I just said that I hadn’t claimed my morals were superior. I didn’t say that other people might do so. But “superior” has to be in relation to some standard, so if you assume a standard (and that’s the key: “assume”), then you can try and rank various moral systems. But the standard is, by its nature, arbitrary. In your example you assume the standard to be “prosper”. Well, most of us probably want to prosper, but there isn’t anything objectively true about that-- it’s just a desire.

Quite a few didn’t have any such thing. Morality isn’t required; law and order are, but that’s not the same thing (although many people do confuse the two). Public standards of behavoir are often, but not always, moralized.

Politics and law all fall under the auspice of what is right and what is wrong. A law may or may not be moral but to disassociate our laws with ideas of right and wrong is pure folly. If quite a few societies have existed where there were no morals I would love to learn about them.

Marc

I am waiting for you to name them. So I can know also.

I don’t see how you can consider “public standards of behavior” to be anything other than morality. You can have an “evil morality”, too, you know.

You assume such a seperation exists. And you are pretending religion is all about kindness and morality and the people who do evil or stupid things in it’s name are perverting it, as opposed to doing what it tells them.

According to you. As I see it, morality exists in spite of religion, not because of it. Religion, by nature, undercuts morality. It teaches one to act on unreal things and to ignore the real consequences of one’s actions. It seperates people into mutually hostile groups for no other reason than religion, promotes tyranny, and serves as the perfect excuse for any evil. It twists and suppresses rational thought, and teaches that one should ignore facts.

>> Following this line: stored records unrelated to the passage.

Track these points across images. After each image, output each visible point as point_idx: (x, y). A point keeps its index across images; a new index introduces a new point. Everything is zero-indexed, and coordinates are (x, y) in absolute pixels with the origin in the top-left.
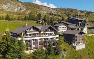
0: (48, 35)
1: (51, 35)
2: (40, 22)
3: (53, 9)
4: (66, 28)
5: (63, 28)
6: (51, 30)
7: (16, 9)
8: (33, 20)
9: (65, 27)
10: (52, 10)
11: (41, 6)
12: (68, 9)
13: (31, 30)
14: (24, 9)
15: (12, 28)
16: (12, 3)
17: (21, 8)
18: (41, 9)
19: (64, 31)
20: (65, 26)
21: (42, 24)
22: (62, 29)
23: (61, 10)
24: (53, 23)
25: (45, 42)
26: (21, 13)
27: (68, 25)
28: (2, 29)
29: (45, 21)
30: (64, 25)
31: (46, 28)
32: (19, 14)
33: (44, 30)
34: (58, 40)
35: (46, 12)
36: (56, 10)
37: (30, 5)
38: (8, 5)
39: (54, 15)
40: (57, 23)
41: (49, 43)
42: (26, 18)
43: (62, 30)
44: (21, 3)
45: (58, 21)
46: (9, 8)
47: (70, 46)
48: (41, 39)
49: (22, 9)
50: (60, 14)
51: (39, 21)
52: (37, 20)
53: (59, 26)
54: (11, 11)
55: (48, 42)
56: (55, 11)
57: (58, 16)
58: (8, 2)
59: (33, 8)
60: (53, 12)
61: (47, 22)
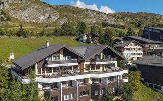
0: (101, 68)
1: (110, 68)
2: (84, 39)
3: (109, 15)
4: (141, 52)
5: (134, 52)
6: (109, 56)
7: (42, 17)
8: (70, 34)
9: (139, 49)
10: (106, 17)
11: (87, 9)
12: (138, 14)
13: (59, 57)
14: (55, 18)
15: (24, 52)
16: (36, 7)
17: (50, 15)
18: (87, 16)
19: (136, 56)
20: (139, 45)
21: (88, 42)
22: (132, 52)
23: (124, 16)
24: (110, 40)
25: (95, 88)
26: (49, 24)
27: (146, 43)
28: (3, 54)
29: (94, 36)
30: (136, 44)
31: (98, 53)
32: (47, 26)
33: (93, 56)
34: (126, 81)
35: (94, 22)
36: (114, 17)
37: (66, 10)
38: (28, 10)
39: (111, 26)
40: (120, 41)
41: (104, 89)
42: (56, 31)
43: (132, 54)
44: (50, 6)
45: (120, 36)
46: (29, 16)
47: (158, 94)
48: (85, 81)
49: (52, 16)
50: (122, 24)
51: (82, 38)
52: (77, 34)
53: (126, 47)
54: (34, 21)
55: (101, 88)
56: (113, 19)
57: (119, 28)
58: (29, 6)
59: (71, 14)
60: (108, 21)
61: (98, 38)
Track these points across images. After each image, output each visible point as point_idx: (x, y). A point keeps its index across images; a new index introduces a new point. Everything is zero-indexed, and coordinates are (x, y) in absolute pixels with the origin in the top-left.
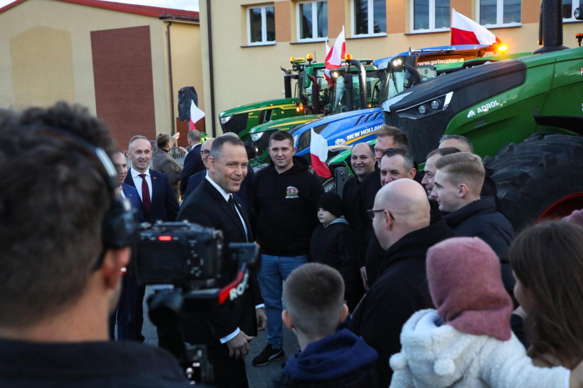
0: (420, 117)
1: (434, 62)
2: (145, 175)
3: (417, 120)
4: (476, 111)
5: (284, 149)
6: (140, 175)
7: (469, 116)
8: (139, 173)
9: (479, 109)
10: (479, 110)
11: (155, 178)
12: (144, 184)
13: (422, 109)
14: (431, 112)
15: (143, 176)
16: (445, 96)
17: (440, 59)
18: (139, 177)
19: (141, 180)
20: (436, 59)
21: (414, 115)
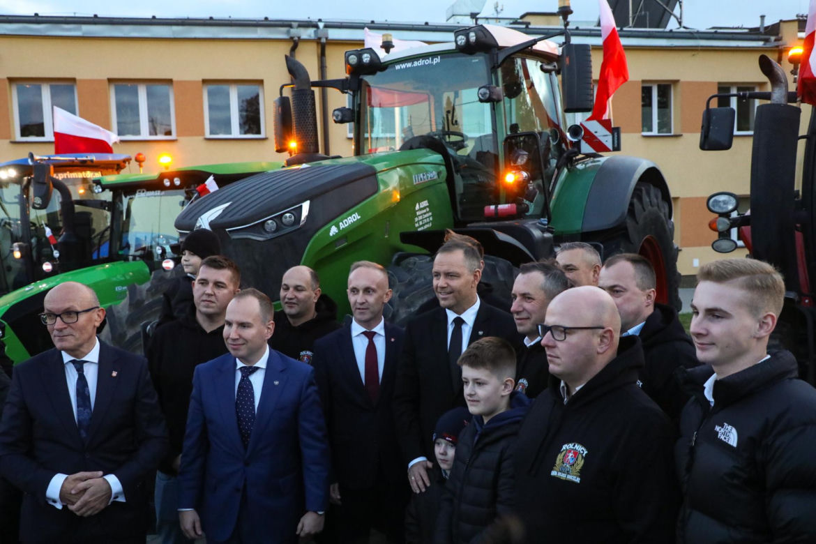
0: (269, 236)
1: (61, 174)
2: (375, 333)
3: (264, 241)
4: (338, 226)
5: (218, 284)
6: (363, 333)
7: (331, 234)
8: (364, 330)
9: (341, 224)
10: (342, 226)
11: (393, 340)
12: (371, 350)
13: (271, 224)
14: (283, 229)
15: (370, 335)
16: (301, 206)
17: (71, 172)
18: (363, 335)
19: (366, 341)
20: (65, 171)
21: (260, 233)
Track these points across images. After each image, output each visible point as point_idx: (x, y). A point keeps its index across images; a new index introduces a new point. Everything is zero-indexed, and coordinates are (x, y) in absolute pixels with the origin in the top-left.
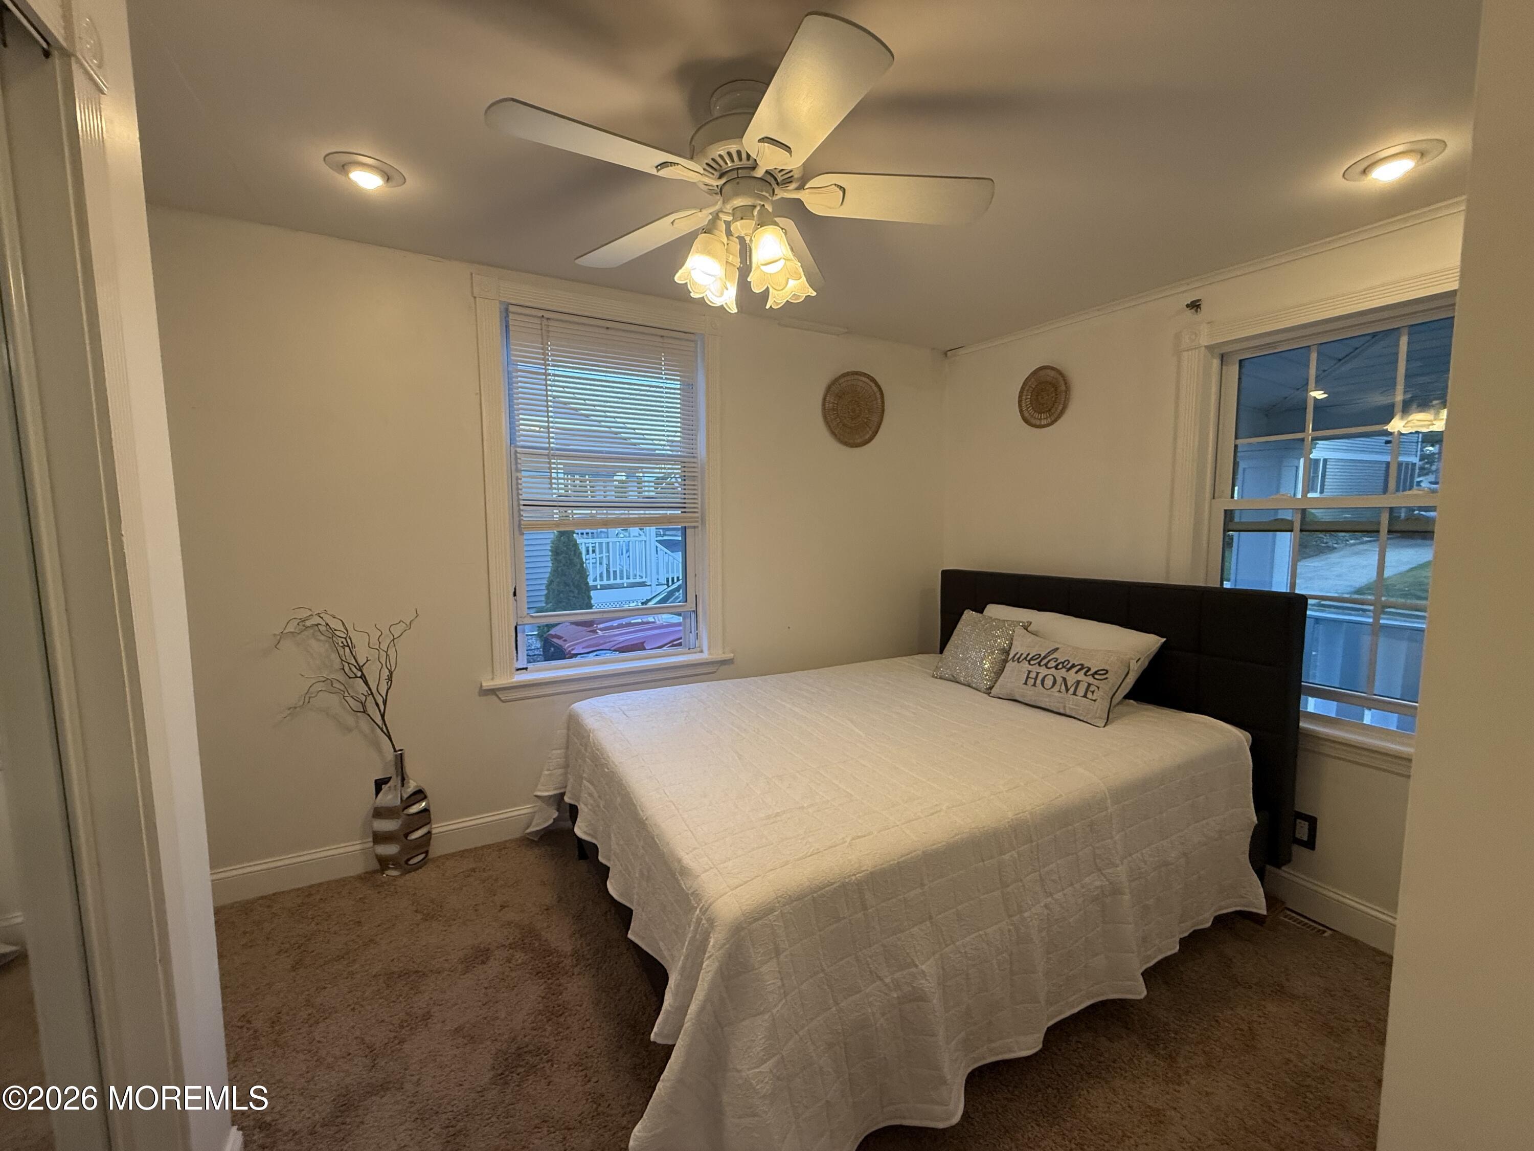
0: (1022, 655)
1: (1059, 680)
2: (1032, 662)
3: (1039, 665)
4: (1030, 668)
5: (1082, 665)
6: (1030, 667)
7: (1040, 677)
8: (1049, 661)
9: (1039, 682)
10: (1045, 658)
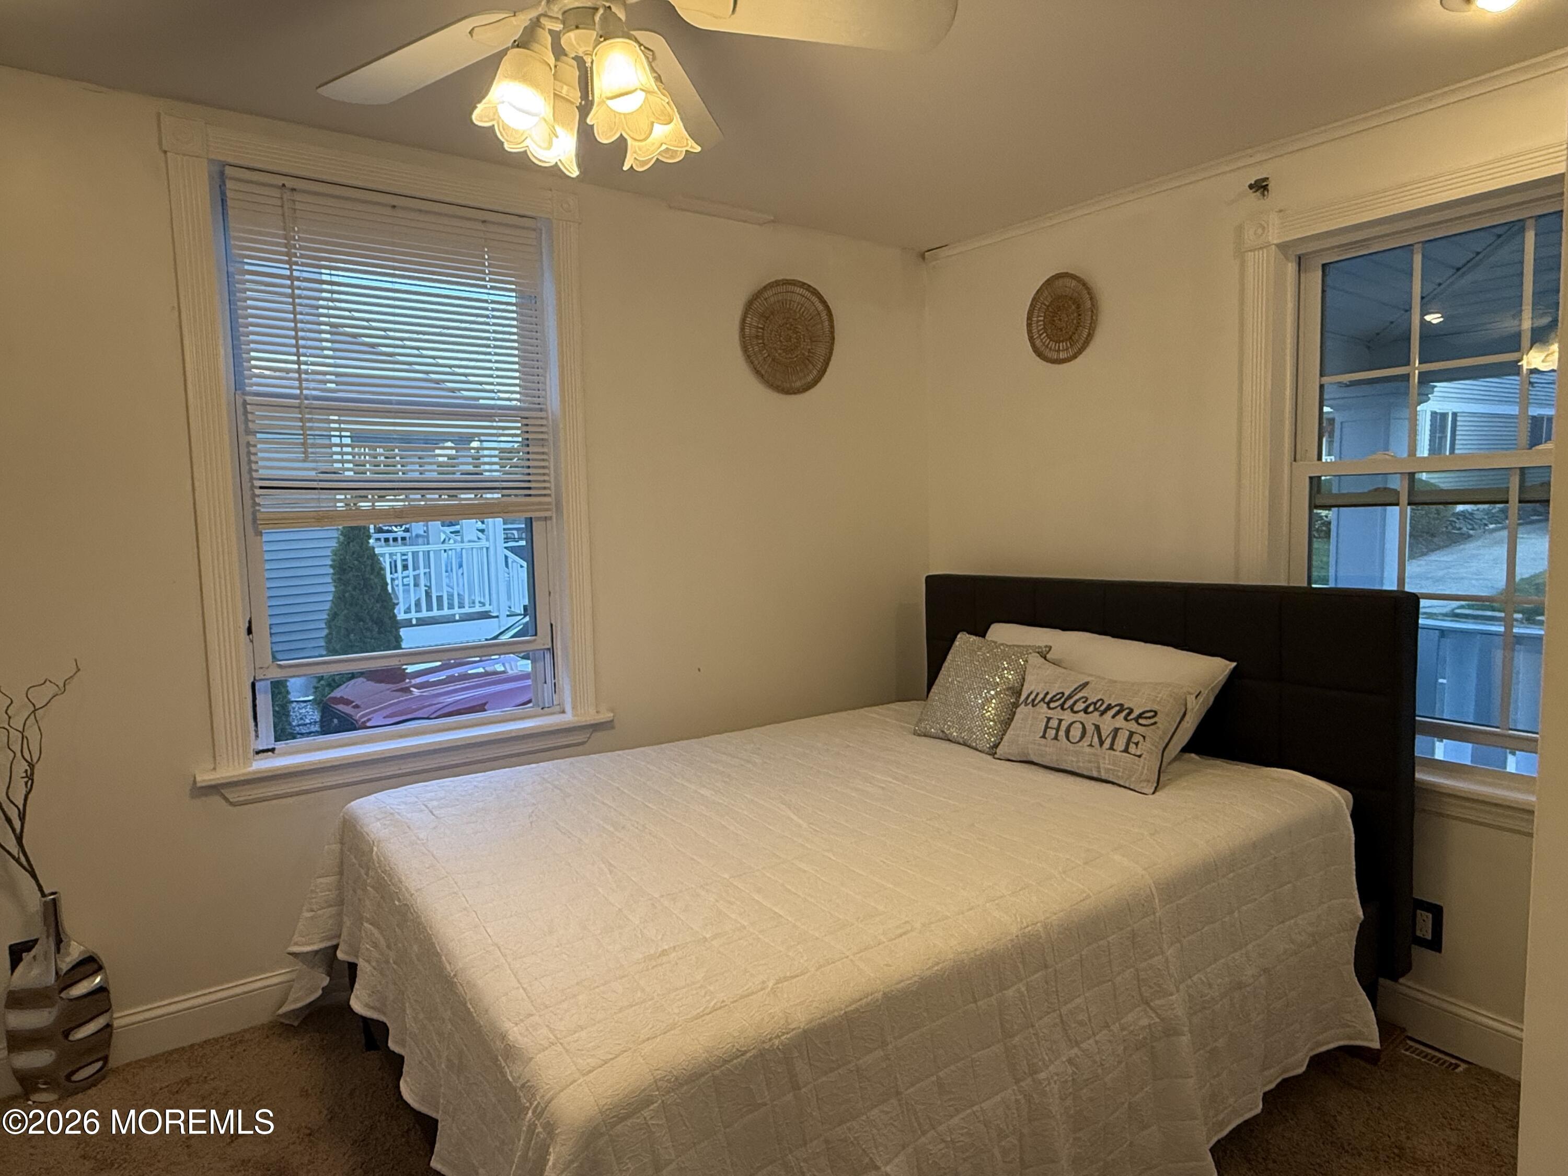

As for Islam, the problem with Islam is not that it’s worse than other religions, just that more people actually try to follow it. Islamic societies will progress when they either give up Islam, or play lip service to it while largely ignoring it as the West does with Christianity.

They were “seeking to control populations” because their religion told them to. And religion does NOT teach those warm and fuzzy things; they are throwaway lines, sugar coating. An attempt by something utterly amoral to pretend it is moral. No different than the claims by Communism that it’s various evils were done for the People.

Garbage. When religion is ascendant in people’s lives, we don’t have morality; we have evil. Crusades and suicide bombers, burkhas and conversion by the sword, conquest and genocide. Society only became more moral, more enlightened when the grip of religion weakened.

We owe them hatred, for the millions they have killed and tyrannized, for the oppression and madness they champion, for they misery they spread and their endless war against rationality and facts.

Wrong. Law simply isn’t strong enough. If everyone is a murderer, a liar, corrupt, treasonous, and so on, how can anyone possibly maintain order ? Where would you even get your police ?

I can’t tell from your post what you believe, seem to be going back and forth with an extreme dislike for religion. Actually religion does a lot more good than bad, expecially these days when there are no more inquisitions and crusades.